What lines of the data hold the string "此处与TCP一起描述"? Pull each one out.

· · · · ·

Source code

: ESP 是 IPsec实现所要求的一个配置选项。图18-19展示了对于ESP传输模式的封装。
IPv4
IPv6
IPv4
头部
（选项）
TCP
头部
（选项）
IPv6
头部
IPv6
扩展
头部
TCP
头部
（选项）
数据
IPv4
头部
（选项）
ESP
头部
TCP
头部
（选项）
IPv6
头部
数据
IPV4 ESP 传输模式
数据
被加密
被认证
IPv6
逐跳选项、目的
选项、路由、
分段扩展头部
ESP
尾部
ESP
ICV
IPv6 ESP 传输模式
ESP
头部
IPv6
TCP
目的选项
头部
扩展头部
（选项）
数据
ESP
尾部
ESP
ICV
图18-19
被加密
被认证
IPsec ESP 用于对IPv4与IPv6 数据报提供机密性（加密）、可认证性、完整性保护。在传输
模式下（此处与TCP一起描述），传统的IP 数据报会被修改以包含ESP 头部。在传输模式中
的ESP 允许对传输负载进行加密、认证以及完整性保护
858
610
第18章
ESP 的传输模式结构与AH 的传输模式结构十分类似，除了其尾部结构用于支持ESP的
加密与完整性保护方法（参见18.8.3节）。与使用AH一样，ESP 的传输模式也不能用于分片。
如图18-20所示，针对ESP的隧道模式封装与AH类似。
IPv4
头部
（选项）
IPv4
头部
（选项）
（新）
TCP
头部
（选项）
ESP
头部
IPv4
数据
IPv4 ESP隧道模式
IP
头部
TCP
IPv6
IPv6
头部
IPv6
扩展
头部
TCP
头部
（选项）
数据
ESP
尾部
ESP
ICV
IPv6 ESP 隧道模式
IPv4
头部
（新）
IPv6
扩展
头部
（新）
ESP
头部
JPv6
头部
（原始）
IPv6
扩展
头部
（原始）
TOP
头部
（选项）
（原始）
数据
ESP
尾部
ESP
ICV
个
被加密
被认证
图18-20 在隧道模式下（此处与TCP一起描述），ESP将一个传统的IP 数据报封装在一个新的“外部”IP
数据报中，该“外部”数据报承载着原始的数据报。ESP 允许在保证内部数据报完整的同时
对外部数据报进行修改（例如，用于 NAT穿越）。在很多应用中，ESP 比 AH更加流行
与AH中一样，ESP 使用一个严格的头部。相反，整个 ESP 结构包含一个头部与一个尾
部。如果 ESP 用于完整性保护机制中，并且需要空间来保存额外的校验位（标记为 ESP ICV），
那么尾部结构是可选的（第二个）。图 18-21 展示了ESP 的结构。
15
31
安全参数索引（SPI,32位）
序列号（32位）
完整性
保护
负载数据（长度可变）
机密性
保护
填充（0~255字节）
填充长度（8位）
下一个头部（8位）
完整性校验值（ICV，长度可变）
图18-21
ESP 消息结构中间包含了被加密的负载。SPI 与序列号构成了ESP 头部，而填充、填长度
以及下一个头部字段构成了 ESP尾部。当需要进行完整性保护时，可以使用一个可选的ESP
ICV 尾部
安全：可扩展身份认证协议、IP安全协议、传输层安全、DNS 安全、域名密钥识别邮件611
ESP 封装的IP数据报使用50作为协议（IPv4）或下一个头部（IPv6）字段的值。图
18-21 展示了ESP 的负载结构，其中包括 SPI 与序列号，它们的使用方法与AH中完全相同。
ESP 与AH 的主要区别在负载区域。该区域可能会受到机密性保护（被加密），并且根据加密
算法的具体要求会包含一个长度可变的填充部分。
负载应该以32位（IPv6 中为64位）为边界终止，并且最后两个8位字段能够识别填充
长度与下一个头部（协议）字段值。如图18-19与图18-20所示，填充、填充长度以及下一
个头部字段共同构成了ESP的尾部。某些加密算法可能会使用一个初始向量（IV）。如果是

· · · · ·

● REPLY TO THE EXERCISE
模式下（此处与TCP一起描述），传统的IP 数据报会被修改以包含ESP 头部。在传输模式中
图18-20 在隧道模式下（此处与TCP一起描述），ESP将一个传统的IP 数据报封装在一个新的“外部”IP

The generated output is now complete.